From Randy Boswell:
Dozens of fossilized reptile footprints left behind 318 million years ago in present-day New Brunswick will rewrite the history of animal evolution on land, says a team of Canadian and British researchers.
Their discovery along a Bay of Fundy sea-cliff is detailed today in the journal Paleogeography, Palaeoclimatology, Palaeoecology.
The ancient trackways are not only the world's earliest evidence of reptilian life, they are also the first known signs of vertebrates -- animals with a backbone -- living in a continental interior, far from any ocean.
Older fossils of amphibian species -- ancestors to the reptiles -- have been documented by scientists probing primordial coastal environments.
But the new reptile footprints are proof that these creatures -- the ancestors of all dinosaurs and mammals, including humans -- had adapted to dry, inland ecosystems at a time when the world's continents were fused in a single mass called Pangaea and the future Canada was in tropical climes near the Earth's equator.

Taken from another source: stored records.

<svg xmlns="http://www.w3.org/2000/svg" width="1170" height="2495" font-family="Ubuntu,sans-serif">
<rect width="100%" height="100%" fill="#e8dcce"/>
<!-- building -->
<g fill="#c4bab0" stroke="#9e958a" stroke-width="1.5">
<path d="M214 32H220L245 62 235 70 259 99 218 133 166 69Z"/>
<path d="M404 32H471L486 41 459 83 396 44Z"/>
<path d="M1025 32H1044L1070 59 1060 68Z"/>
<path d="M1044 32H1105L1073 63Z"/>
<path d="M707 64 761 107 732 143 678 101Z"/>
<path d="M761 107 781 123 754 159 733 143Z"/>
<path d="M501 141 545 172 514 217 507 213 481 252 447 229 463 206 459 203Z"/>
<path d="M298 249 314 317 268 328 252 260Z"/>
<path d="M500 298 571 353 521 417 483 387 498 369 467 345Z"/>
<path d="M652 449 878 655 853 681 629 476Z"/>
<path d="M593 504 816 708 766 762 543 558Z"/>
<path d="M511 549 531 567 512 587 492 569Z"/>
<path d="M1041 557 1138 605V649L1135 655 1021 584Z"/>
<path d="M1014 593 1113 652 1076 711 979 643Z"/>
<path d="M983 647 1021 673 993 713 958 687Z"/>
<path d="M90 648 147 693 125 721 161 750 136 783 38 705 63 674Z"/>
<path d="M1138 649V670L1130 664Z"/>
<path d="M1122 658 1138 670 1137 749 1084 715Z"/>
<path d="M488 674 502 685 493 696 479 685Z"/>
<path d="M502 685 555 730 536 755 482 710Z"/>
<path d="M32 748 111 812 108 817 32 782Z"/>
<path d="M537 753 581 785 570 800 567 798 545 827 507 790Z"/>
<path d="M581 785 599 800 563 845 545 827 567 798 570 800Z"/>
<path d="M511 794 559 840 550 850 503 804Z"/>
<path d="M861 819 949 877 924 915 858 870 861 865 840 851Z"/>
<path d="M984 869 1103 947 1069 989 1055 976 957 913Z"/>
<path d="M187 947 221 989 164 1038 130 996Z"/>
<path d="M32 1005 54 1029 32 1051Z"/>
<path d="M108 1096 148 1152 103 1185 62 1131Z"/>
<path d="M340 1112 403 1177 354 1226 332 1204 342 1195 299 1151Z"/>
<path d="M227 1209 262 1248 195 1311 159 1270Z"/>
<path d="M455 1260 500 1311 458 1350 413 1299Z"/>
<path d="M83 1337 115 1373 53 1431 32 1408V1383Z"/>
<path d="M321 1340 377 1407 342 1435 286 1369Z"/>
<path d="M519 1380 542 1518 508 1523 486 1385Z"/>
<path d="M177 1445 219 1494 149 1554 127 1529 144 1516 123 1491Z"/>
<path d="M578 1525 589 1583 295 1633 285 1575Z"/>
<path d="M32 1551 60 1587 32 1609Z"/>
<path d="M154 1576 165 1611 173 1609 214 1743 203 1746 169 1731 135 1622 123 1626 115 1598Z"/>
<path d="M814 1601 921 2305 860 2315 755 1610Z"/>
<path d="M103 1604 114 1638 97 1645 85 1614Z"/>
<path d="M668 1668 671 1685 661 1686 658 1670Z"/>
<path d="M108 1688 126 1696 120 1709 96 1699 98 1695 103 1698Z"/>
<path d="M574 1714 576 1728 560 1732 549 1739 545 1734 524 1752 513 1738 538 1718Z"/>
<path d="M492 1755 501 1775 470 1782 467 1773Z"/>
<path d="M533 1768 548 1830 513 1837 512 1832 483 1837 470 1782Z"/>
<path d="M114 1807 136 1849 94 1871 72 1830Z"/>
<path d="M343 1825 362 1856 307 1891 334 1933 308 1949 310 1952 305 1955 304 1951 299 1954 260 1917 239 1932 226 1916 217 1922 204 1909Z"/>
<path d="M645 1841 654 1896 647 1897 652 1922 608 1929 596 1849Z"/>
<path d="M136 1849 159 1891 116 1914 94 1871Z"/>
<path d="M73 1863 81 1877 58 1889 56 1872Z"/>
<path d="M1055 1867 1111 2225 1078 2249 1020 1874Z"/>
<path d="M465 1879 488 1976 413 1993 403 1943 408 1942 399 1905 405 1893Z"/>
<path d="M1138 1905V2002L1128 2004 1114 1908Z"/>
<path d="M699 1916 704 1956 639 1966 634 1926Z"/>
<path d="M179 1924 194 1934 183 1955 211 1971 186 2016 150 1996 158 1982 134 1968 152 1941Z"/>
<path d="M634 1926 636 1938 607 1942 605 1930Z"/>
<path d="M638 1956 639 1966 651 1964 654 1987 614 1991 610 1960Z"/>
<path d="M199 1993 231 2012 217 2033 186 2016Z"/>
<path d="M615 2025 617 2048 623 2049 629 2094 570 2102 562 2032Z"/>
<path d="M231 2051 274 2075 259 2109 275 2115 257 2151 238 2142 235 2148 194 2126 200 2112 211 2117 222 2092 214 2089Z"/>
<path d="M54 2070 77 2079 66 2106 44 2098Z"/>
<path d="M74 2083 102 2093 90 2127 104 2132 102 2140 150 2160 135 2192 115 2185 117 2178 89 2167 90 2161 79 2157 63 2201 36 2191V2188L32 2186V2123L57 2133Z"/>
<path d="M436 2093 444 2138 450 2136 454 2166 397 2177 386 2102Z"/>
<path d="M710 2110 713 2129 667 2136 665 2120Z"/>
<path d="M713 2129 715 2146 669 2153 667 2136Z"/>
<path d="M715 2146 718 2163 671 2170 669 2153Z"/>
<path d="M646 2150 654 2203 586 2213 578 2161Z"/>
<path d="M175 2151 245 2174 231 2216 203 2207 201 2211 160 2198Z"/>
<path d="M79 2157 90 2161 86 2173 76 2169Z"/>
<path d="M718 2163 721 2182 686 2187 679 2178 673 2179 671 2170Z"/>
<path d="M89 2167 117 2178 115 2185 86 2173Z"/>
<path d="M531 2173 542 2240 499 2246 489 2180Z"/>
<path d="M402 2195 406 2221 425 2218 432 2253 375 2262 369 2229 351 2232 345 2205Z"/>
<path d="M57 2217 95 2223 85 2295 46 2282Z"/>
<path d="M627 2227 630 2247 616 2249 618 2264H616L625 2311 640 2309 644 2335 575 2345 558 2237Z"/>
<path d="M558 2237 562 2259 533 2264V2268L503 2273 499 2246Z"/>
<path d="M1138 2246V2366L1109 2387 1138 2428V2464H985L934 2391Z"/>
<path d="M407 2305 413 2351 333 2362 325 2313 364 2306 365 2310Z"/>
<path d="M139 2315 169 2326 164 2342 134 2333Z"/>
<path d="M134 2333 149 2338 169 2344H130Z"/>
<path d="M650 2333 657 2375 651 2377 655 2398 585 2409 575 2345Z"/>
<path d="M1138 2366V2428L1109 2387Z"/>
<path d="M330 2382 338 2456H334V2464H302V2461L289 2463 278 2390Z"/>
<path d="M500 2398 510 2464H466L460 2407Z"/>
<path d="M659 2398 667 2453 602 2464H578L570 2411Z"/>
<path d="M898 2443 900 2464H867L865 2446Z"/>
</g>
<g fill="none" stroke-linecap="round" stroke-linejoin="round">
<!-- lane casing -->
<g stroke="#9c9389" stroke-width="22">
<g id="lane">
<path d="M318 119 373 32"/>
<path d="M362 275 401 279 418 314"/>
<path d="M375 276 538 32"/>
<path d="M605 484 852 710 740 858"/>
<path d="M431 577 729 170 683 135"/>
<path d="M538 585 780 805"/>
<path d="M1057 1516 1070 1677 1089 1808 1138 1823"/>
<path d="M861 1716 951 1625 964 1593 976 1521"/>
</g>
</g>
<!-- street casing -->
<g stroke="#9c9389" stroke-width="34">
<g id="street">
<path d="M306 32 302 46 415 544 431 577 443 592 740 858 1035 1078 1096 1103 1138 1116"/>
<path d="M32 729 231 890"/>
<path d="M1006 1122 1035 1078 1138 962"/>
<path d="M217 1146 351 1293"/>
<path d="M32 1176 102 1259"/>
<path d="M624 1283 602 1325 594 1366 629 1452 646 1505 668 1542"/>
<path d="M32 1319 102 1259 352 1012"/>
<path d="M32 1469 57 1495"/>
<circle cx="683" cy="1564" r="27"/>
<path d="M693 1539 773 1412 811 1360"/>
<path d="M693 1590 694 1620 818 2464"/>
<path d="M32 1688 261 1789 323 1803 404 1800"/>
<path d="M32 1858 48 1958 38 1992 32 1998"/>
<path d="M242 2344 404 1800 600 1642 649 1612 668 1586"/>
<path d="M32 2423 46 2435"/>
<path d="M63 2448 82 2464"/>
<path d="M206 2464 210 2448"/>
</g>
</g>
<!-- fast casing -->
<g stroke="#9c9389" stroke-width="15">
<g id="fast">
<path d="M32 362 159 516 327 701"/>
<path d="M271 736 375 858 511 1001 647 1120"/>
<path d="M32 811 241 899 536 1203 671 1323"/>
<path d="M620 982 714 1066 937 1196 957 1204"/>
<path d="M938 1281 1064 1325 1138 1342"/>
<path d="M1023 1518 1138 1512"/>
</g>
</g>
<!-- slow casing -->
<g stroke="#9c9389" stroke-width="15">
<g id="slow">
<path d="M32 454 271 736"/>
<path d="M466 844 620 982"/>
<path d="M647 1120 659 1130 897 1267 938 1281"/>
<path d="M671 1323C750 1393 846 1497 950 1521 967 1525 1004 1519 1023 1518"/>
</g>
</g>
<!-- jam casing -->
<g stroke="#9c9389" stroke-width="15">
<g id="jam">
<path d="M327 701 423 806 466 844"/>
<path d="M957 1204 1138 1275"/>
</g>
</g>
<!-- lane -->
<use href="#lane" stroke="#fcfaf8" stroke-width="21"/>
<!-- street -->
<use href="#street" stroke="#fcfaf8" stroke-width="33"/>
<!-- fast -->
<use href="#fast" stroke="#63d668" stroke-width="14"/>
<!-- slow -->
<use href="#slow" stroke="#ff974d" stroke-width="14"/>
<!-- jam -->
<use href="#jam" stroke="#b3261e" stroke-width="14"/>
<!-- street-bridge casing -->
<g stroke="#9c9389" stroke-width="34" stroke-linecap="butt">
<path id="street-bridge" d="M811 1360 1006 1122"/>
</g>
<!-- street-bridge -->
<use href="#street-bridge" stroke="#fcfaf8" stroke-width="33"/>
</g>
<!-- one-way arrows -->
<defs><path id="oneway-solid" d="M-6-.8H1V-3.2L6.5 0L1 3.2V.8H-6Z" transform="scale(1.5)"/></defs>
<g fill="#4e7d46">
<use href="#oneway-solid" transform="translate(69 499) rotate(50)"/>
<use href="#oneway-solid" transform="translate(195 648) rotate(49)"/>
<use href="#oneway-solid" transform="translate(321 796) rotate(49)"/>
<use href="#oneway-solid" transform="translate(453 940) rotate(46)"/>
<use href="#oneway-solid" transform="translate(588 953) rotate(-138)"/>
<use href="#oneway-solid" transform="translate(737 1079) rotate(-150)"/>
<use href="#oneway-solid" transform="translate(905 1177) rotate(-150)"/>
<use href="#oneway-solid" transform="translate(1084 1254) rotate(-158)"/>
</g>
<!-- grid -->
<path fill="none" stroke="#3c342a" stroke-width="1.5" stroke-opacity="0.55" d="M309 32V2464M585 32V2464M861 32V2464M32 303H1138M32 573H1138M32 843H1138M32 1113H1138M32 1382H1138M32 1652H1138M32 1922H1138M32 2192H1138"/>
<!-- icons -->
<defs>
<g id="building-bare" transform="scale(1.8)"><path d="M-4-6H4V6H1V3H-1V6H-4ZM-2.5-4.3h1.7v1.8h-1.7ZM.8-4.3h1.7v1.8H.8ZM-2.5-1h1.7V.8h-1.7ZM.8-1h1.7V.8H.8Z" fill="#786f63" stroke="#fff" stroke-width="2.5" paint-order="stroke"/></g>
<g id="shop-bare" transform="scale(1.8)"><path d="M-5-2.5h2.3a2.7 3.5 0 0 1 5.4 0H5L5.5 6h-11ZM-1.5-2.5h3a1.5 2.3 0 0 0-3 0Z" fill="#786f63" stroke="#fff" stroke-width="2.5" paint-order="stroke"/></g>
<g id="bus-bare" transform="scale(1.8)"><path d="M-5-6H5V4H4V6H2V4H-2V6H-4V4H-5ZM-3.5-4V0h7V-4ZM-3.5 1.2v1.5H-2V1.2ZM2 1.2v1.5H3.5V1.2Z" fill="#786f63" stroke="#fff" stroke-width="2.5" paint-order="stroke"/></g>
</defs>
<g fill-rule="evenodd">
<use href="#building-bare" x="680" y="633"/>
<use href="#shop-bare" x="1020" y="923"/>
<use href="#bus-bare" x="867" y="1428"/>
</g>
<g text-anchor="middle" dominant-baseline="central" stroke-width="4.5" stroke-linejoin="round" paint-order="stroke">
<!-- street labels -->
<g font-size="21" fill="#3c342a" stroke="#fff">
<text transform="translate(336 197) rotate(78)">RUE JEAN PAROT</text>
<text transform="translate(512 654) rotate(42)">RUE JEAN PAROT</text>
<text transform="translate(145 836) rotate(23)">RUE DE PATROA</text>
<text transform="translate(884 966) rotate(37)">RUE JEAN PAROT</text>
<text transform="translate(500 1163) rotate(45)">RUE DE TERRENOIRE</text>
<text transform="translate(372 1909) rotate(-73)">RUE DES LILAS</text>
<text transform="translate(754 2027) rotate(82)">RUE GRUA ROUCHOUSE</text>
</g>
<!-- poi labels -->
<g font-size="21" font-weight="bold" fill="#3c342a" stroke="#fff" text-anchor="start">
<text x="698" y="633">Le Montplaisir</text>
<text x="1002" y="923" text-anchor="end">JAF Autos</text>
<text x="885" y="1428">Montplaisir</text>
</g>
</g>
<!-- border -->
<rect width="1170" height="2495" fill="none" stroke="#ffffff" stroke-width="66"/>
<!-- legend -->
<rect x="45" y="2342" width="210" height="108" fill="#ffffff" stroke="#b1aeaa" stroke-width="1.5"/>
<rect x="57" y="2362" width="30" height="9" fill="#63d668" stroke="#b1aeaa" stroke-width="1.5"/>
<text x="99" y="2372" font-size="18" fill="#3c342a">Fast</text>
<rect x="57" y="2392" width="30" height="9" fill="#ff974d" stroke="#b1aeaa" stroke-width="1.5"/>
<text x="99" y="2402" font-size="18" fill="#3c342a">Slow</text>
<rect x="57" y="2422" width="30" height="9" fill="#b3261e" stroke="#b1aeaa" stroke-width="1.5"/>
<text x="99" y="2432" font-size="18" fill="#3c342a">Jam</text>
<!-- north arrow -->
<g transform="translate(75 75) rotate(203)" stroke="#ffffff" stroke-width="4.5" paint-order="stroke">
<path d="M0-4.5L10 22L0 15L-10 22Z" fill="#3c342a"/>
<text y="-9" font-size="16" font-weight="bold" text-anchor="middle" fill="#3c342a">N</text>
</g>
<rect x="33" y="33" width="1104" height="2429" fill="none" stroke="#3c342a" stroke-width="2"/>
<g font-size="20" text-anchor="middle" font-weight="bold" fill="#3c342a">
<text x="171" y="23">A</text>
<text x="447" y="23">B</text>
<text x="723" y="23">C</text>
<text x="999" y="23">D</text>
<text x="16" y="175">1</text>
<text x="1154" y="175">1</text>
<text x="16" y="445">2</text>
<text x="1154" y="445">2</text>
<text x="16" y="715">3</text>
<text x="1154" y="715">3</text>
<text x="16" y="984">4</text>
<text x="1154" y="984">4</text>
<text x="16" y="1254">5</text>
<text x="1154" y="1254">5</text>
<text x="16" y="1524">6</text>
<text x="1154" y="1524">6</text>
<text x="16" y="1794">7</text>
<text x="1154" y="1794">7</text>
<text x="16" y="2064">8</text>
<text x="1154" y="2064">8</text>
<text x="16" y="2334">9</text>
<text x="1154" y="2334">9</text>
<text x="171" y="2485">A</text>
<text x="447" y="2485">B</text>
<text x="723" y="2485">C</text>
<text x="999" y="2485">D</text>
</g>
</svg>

The footprints were found in 2008 by University of London paleontologist Howard Falcon-Lang as he searched for fossils among piles of boulders along the steep Fundy seacoast, near the southern New Brunswick town of St. Martins. Now at the edge of the Atlantic Ocean, the sandstone strand was once an inland riverbed 500 kilometres from the ocean when several reptiles up to 20 centimetres in length -- and looking "a bit like a gecko," says Falcon-Lang -- made their mark more than 300 million years ago.
"The footprints were found as I tripped and fell while climbing," he told. "The boulder I grazed my knee on was covered in reptile tracks."
Falcon-Lang, who has made several important discoveries in Eastern Canada over the years, added: "While looking at the rocks, I could imagine the earliest reptiles scampering around a contracting water hole -- the first pioneers to invade the dry continental interiors."
At least three separate creatures, all from the era when certain amphibian species were morphing into reptiles, are believed to have left trackways at the site: Hylonomus lyelli, Dendrerpeton and Calligenethlon.
The world's earliest reptile-body fossils come from a 315-million-year-old coastal setting in Nova Scotia. And reptile tracks of a similar age were found by Falcon-Lang and other scientists in New Brunswick in 2007.
The new find pushes back the history of reptile life by a "trifling" few million years, Falcon-Lang says. But more importantly, he argues, it represents the moment when such advanced species began colonizing inland environments -- a key stage in the evolution of animals from marine to terrestrial habitats. Key to this transition was the reptile's development of eggs with hard shells that could be laid on land, giving the creatures the freedom "to explore the heart of the Pangaean supercontinent," Falcon-Lang says.
"At first, life was restricted to coastal swamps where lush rainforest existed, full of giant ferns and dragonflies," co-author Mike Benton, a University of Bristol paleontologist, states in a summary of the study. "However, when reptiles came on the scene they pushed back the frontiers, conquering the dry continental interiors."
While relatively small and simple compared to later reptiles, says Falcon-Lang, the creatures that left the footprints were part of an animal-invasion wave "that gave rise to both the dinosaurs and the mammals, the group to which we belong. So the story we report of reptiles invading the continental interiors actually laid the foundations for all diverse land ecosystems that followed, including humans."
He added: "It was one small step for a reptile, but one giant leap for life on land."